14. 花朝 Hua Chao by 高濂 Gao Lian (fl. 1573-1581)
"Hua Chao" ("Birthday of Flowers"?) is the subtitle for another poem in this form, by the famous playwright, poet and essayist Gao Lian. The birthday of flowers is said to occur on the 12th day of the second lunar month. The character count, as with Dongfeng Qi Zhuo Li, is as follows:



Here is the actual text:

Gāo yǔ rú sū, nuǎn fēng yù zuì, jǐn zhàn qún fāng.

Jiāo yuán qī jìng, huā qì àn fú xiāng.

Chù chù hóng xīn bái nèn, wǔ sī sī, liǔ qiàn wēi huáng.

Dòu chūn fēng, zhī tóu hú dié, shā shàng yuān yāng.

Jǐng wù mèi sháo guāng.

Xǐ liáng chén, shān róng shuǐ yàn chūn yáng.

Huǎn xún fāng cǎo, yuē yǒu zài hú shāng.

Fú zuì bàng huā suí liǔ, gèng háo yín, fēng yuè cháng yáng.

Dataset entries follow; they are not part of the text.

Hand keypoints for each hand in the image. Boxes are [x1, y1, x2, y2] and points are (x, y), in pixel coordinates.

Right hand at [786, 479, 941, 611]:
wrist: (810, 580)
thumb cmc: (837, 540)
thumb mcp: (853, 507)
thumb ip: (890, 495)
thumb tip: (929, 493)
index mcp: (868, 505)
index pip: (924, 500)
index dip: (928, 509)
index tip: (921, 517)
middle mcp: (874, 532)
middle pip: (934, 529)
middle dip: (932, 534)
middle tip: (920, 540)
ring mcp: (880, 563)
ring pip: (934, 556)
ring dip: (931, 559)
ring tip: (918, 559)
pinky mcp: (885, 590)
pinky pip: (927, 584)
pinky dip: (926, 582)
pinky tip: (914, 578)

Yuàn dōng jūn, hái lián wǒ bèi, shōu shí xiū máng.

Also not yet translated, but it seems related more to later in spring than to the time of New Year.

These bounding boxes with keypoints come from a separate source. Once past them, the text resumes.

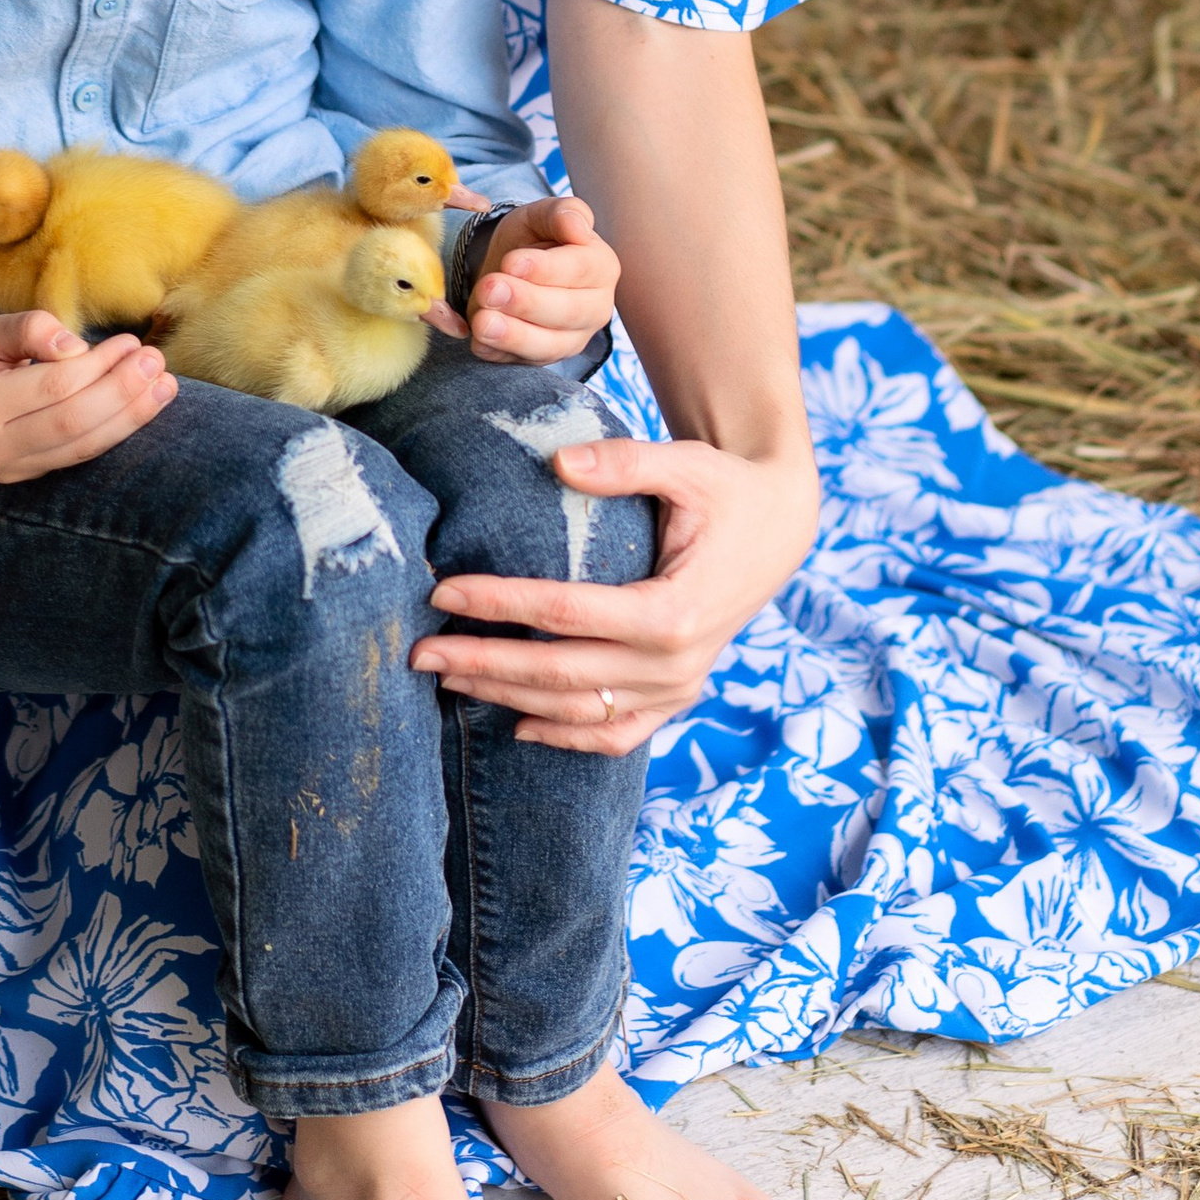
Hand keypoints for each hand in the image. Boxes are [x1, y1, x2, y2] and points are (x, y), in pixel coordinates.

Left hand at [411, 434, 818, 753]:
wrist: (780, 526)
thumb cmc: (726, 488)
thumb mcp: (685, 464)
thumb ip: (624, 462)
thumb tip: (559, 462)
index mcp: (673, 612)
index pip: (564, 613)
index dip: (499, 603)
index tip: (444, 593)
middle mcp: (675, 664)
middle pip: (559, 673)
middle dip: (483, 663)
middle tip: (419, 651)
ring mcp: (677, 688)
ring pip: (579, 711)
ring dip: (509, 699)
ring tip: (449, 680)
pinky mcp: (678, 696)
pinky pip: (618, 734)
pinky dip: (567, 738)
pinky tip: (518, 728)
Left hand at [435, 192, 618, 364]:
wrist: (515, 266)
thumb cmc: (537, 236)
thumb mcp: (543, 215)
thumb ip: (563, 214)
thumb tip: (578, 229)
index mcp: (602, 266)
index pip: (580, 269)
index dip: (546, 269)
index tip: (511, 262)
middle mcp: (595, 308)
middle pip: (567, 312)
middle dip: (526, 302)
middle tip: (490, 289)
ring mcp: (572, 338)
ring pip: (549, 345)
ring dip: (514, 336)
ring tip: (482, 323)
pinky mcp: (544, 358)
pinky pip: (524, 362)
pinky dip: (501, 355)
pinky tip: (480, 344)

15. Further comment on the music and lyrics
The character count for this melody is as above. Note that each piece can be divided into two sections, with the last three lines of each section having a character count identical to that of the last three lines of the other. As of this writing I have not tried to use any other ci poem in this format to sing with the present melody.

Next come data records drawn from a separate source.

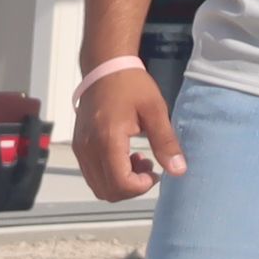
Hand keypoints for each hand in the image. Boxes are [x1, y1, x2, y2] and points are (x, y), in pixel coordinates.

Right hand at [73, 66, 182, 199]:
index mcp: (108, 140)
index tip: (155, 173)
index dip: (140, 187)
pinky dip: (109, 175)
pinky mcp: (79, 147)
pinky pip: (92, 174)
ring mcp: (81, 149)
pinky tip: (125, 156)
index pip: (119, 184)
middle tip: (149, 168)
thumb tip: (179, 170)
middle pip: (107, 191)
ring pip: (97, 186)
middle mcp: (89, 149)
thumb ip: (165, 142)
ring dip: (120, 183)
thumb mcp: (155, 110)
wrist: (105, 67)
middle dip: (131, 188)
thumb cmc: (132, 85)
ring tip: (139, 161)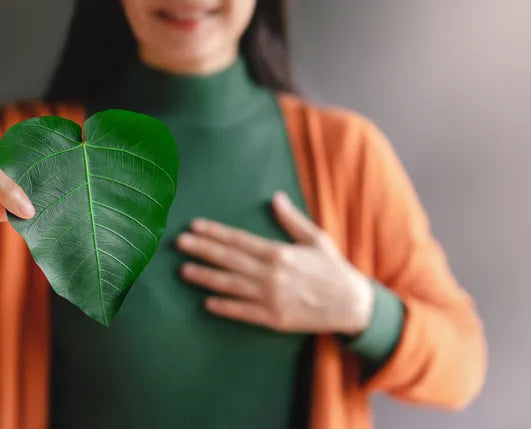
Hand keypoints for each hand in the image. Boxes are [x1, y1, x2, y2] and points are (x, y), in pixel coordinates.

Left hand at [177, 192, 373, 334]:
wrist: (351, 304)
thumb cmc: (333, 269)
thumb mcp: (316, 238)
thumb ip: (291, 219)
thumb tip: (276, 197)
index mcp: (279, 252)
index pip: (238, 239)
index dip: (214, 232)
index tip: (194, 226)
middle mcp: (271, 274)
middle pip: (228, 260)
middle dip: (202, 250)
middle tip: (179, 243)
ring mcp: (271, 297)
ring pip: (230, 286)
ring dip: (205, 277)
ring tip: (184, 270)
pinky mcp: (274, 319)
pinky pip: (243, 312)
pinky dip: (224, 307)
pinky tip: (207, 302)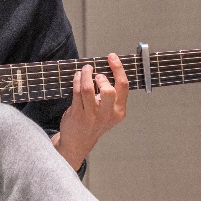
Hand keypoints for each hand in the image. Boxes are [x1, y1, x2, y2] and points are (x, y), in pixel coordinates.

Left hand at [53, 54, 128, 169]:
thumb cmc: (94, 122)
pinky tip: (77, 76)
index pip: (123, 87)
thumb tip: (105, 69)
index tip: (112, 57)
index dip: (118, 69)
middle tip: (96, 74)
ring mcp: (91, 115)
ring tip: (85, 69)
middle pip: (108, 90)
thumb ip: (110, 95)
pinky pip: (77, 92)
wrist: (78, 142)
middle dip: (101, 78)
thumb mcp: (108, 112)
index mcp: (119, 111)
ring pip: (88, 89)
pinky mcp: (77, 114)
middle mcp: (107, 114)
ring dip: (85, 74)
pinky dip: (77, 80)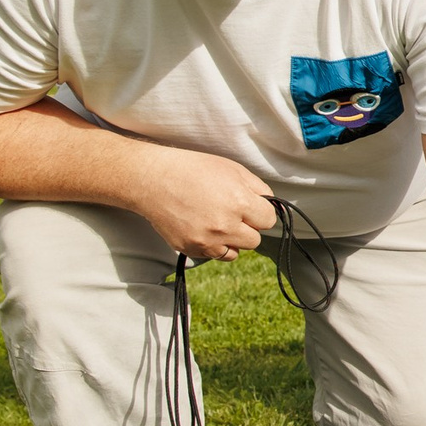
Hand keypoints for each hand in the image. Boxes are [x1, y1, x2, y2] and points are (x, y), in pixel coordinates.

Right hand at [131, 146, 276, 260]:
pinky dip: (214, 246)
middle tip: (232, 213)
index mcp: (239, 202)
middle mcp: (225, 226)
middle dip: (248, 227)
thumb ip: (258, 189)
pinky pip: (215, 256)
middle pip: (255, 240)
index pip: (269, 221)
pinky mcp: (191, 249)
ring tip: (217, 221)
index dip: (261, 212)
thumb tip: (272, 206)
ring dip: (232, 240)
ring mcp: (207, 241)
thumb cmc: (193, 169)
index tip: (251, 206)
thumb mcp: (232, 169)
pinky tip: (204, 228)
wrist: (152, 180)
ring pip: (235, 253)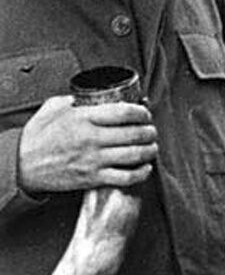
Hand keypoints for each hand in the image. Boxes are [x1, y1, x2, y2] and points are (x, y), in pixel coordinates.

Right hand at [17, 95, 156, 193]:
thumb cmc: (37, 138)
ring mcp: (94, 160)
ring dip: (150, 150)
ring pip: (135, 155)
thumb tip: (93, 96)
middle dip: (150, 131)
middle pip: (135, 134)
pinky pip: (126, 177)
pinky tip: (145, 167)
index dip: (142, 112)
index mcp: (83, 118)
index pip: (124, 112)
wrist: (21, 165)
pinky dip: (141, 173)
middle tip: (152, 131)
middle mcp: (91, 138)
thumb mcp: (53, 109)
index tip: (145, 113)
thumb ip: (75, 100)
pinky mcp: (93, 178)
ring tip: (152, 147)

For a different interpretation of this melody see a performance on YouTube, at present linked here. It says it was played and sung by 秋月 Qiu Yue on 31 December 2021 based on the version in the Corrected Toko Kinpu as well as another tablature it refers to as the "桂川本 Katsuragawa Volume" (this seems to refer to the source of the present volume, i.e., the one called 和文注音琴譜 Hewen Zhuyin Qinpu in QQJC).

For Dongfeng Qi Zhuo Li these two sources (referred to here as TKKP and HWZYQP) are basically identical. Here are some further details:

Musically and structurally it does not make much sense for the second half of the poem to begin with a double slide left over from first half. However, there does not seem to be any available outside analysis trying to determine if this is a mistake and if so what sort of mistake

My own interpretation has the first half of the piece end on 1 (do or C; this is the end of line 4 in my transcription). This differs from the tablature as printed, which has line 5 (此景轉...) begin with a slide - almost certainly a mistake. Further in this regard, the lack of clarity with the interlineal explanations written next to the song words "煙斜" in HWZYQP is particularly unfortunate. Later in the piece there are the phrases "林鐘同音" and "太簇同音", seemingly an attempt to specify the relative pitches to be played. Next to 煙斜, however, 林鐘 and 太簇 appear together with 和音, 和合 and some other marks that are completely illegible. Perhaps if they were legible they could help solve the problem of the seemingly unpaired slides. As it is my tentative solution is to pair the 勾剔歷 with 花叢裏 (TTTP omitted the 勾 and in in HWZYQP it is clearly intended as a correction rather than an extra note), then interpret the two figures next to 滿 as two separate instructions instead of one being a correction of the other (i.e., first pluck sixth string 9th position paired with 爇, then pluck open sixth string paired with 龍. TKKP omitted plucking the open sixth; playing both assumes the editor was confused). Adding these two omitted strokes then pushes forward the next lyrics and thus allows the 潑剌 to be paired with the 此景 at the beginning of the next phrase. (A problem with this is the pairing of 幸有 with 勾剔歷 as shown in my transcription m.14 and m.31).

There are several other places where the tablature here is problematic. The transcription hopefully make clear my understanding of how to solve these problems. (In my transcription, circled figures are my interpretation of the problematic figures, which are usually in squares below, connected by lines.).

16. Last line
Elsewhere, for example in 《檮杌閑評,第二十一回》 (ctext, #36), the last line is changed to "試看取,千悶爆竹,歲火交加。"